Sebku święte słowa Moja "koreańska torba na zakupy" czyli ukochany Matiz niejedno już przewoził. Mój mąż który nie uznaje aut innych niż kombi, nieraz się dziwił jak ja to wszytko upycham. Poza tym wszędzie tam, gdzie trzeba parkować na "grubość lakieru" to ja się zmieszczę a on niekoniecznie
Dobre Basia, dobre.
Też bym chciała taki mały samochodzik mieć i parkować z luzami. Wbrew pozorom pojemne są jak widzę. A może raczej to wynik większych przemyśleń bo przecież trzeba wszystko zmieścić
____________________
Ania Anna i Ogród ... i ciągłe poszukiwania własnego idealnego raju:)
No wiesz Aniu... wiadomo że naprawdę dużych rzeczy nie przewiozę, ale zakupy spożywcze, ogrodnicze, wyskoki do koleżanek, kosmetyczki, kina itp. to bez problemu.

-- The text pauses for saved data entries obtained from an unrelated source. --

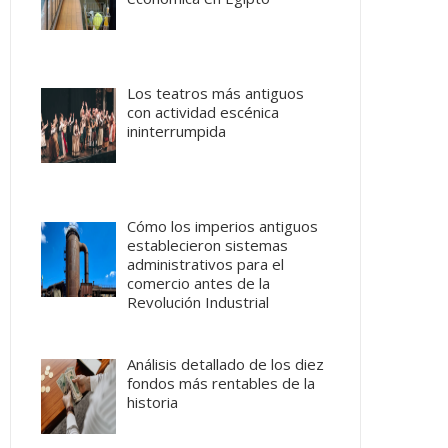
Los teatros más antiguos
con actividad escénica
ininterrumpida
Cómo los imperios antiguos
establecieron sistemas
administrativos para el
comercio antes de la
Revolución Industrial
Análisis detallado de los diez
fondos más rentables de la
historia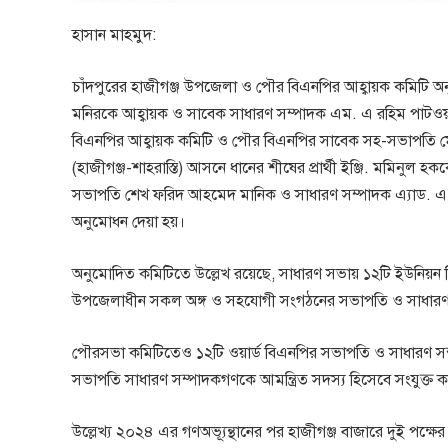
হাসান মাহমুদ:
চাঁদপুরের হাজীগঞ্জ উপজেলা ও পৌর বিএনপির আহ্বায়ক কমিটি 
মনিরকে আহ্বায়ক ও সাবেক সাধারণ সম্পাদক এম. এ রহিম পাটওয়া
বিএনপির আহ্বায়ক কমিটি ও পৌর বিএনপির সাবেক সহ-সভাপতি মো
(হাজীগঞ্জ-শাহরাস্তি) আসনে ধানের শীষের প্রার্থী ইঞ্জি. মমিনুল
সভাপতি শেখ ফরিদ আহমেদ মানিক ও সাধারণ সম্পাদক এ্যাড. এ. 
অনুমোধন দেয়া হয়।
অনুমোদিত কমিটিতে উল্লেখ রয়েছে, সাধারণ সভায় ১২টি ইউনিয়ন
উপজেলাধীন সকল অঙ্গ ও সহযোগী সংগঠনের সভাপতি ও সাধারণ সম
পৌরসভা কমিটিতেও ১২টি ওয়ার্ড বিএনপির সভাপতি ও সাধারণ সম
সভাপতি সাধারণ সম্পাদকগণকে আমন্ত্রিত সদস্য হিসেবে সংযুক্ত 
উল্লেখ্য ২০২৪ এর গণঅভ্যূন্থানের পর হাজীগঞ্জ বাজারে দুই পক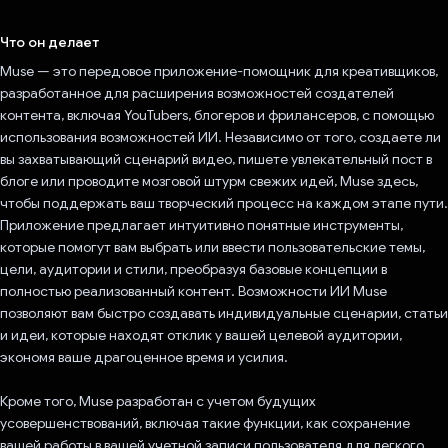
Проголосовал!
Что он делает
Muse — это передовое приложение-помощник для креативщиков,
разработанное для расширения возможностей создателей
контента, включая YouTubers, блогеров и фрилансеров, с помощью
использования возможностей ИИ. Независимо от того, создаете ли
вы захватывающий сценарий видео, пишете увлекательный пост в
блоге или проводите мозговой штурм свежих идей, Muse здесь,
чтобы поддержать ваш творческий процесс на каждом этапе пути.
Приложение предлагает интуитивно понятные инструменты,
которые помогут вам выбрать или ввести пользовательские темы,
цели, аудитории и стили, преобразуя базовые концепции в
полностью реализованный контент. Возможности ИИ Muse
позволяют вам быстро создавать индивидуальные сценарии, статьи
и идеи, которые находят отклик у вашей целевой аудитории,
экономя ваше драгоценное время и усилия.
Кроме того, Muse разработан с учетом будущих
усовершенствований, включая такие функции, как сохранение
вашей работы в вашей учетной записи пользователя для легкого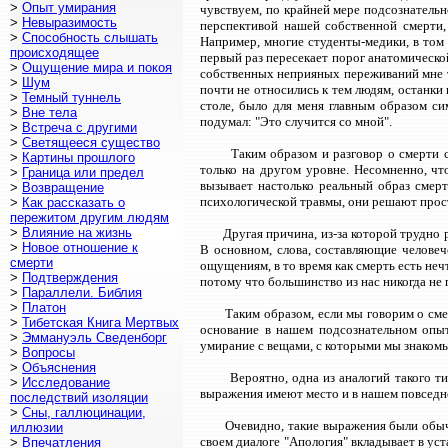
>
Опыт умирания
чувствуем, по крайней мере подсознательн
>
Невыразимость
перспективой нашей собственной смерти,
>
Способность слышать
Например, многие студенты-медики, в том 
происходящее
первый раз пересекает порог анатомическ
>
Ощущение мира и покоя
собственных неприяных переживаний мне т
>
Шум
почти не относились к тем людям, останки к
>
Темный туннель
столе, было для меня главным образом си
>
Вне тела
подумал: "Это случится со мной".
>
Встреча с другими
>
Светящееся существо
Таким образом и разговор о смерти 
>
Картины прошлого
только на другом уровне. Несомненно, чт
>
Граница или предел
вызывает настолько реальный образ смер
>
Возвращение
психологической травмы, они решают прост
>
Как рассказать о
пережитом другим людям
>
Влияние на жизнь
Другая причина, из-за которой трудно 
>
Новое отношение к
В основном, слова, составляющие человеч
смерти
ощущениям, в то время как смерть есть неч
>
Подтверждения
потому что большинство из нас никогда не 
>
Параллели. Библия
>
Платон
Таким образом, если мы говорим о сме
>
Тибетская Книга Мертвых
основание в нашем подсознательном опы
>
Эммануэль Сведенборг
умирание с вещами, с которыми мы знаком
>
Вопросы
>
Объяснения
Вероятно, одна из аналогий такого т
>
Исследование
выражения имеют место и в нашем повседне
последствий изоляции
>
Сны, галлюцинации,
Очевидно, такие выражения были обыч
иллюзии
своем диалоге "Апология" вкладывает в ус
>
Впечатления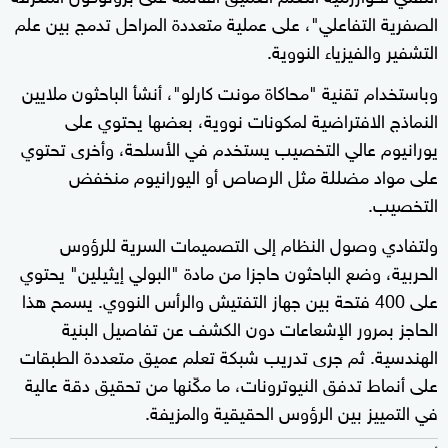
الصفرية التفاعلي"، على عملية متعددة المراحل تدمج بين علم
التشفير والفيزياء النووية.
وباستخدام تقنية "محاكاة مونت كارلو"، أنشأ الباحثون ملايين
النماذج الافتراضية لمكونات نووية، بعضها يحتوي على
يورانيوم عالي التخصيب يستخدم في الأسلحة، وأخرى تحتوي
على مواد مضللة مثل الرصاص أو اليورانيوم منخفض
التخصيب.
ولتفادي وصول النظام إلى التصميمات السرية للرؤوس
الحربية، وضع الباحثون حاجزا من مادة "البولي إيثيلين" يحتوي
على 400 فتحة بين جهاز التفتيش والرأس النووي. يسمح هذا
الحاجز بمرور الإشعاعات دون الكشف عن تفاصيل البنية
الهندسية. ثم جرى تدريب شبكة تعلم عميق متعددة الطبقات
على أنماط تدفق النيوترونات، ما مكّنها من تحقيق دقة عالية
في التمييز بين الرؤوس الحقيقية والمزيفة.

Mój matiz jest już bardzo wiekowy ale mało z nim kłopotu. A emuś ostatnio wrócił do domu na lawecie. Cytując klasyka "a taki był ładny... francuski" jak mówiłam żeby nie kupował laguny bo to królowa lawet to nie... bo od przecież od kumpla kupuje. Tia...
Fajne nowe roślinki.ciekawe jak te drzewka upychałaś.
Ale widać dobrze,bo całe.
Ja dzisiaj poszłam przed pracą na rynek po truskawki,I kupiłam 2 dzwonki.
Bo takich nie mam
Aniu patent był bardzo prosty. Wszystkie niskie kwiatki poszły do bagażnika, średniej wysokości w kartony i na tylne siedzenia a te najwyższe upchnięte "w nogi" między fotele z tyłu i przodu. Dobrze że auta mają lusterka boczne bo we wstecznym widziałam tylko małpi gaj.
Następnym razem zrobię zdjęcie
Basiu zakupy zrobiłaś imponujące ja w tym roku jeszcze właściwie nic nie kupiłammam wrażenie że jak już się wypuszczę to ciężko mi będzie zapanować nad zakupami
Przechowalnik też mam i pęka w szwach mus go będzie powiększyć a tak już jest przedmiotem żartów moich chłopaków w domu.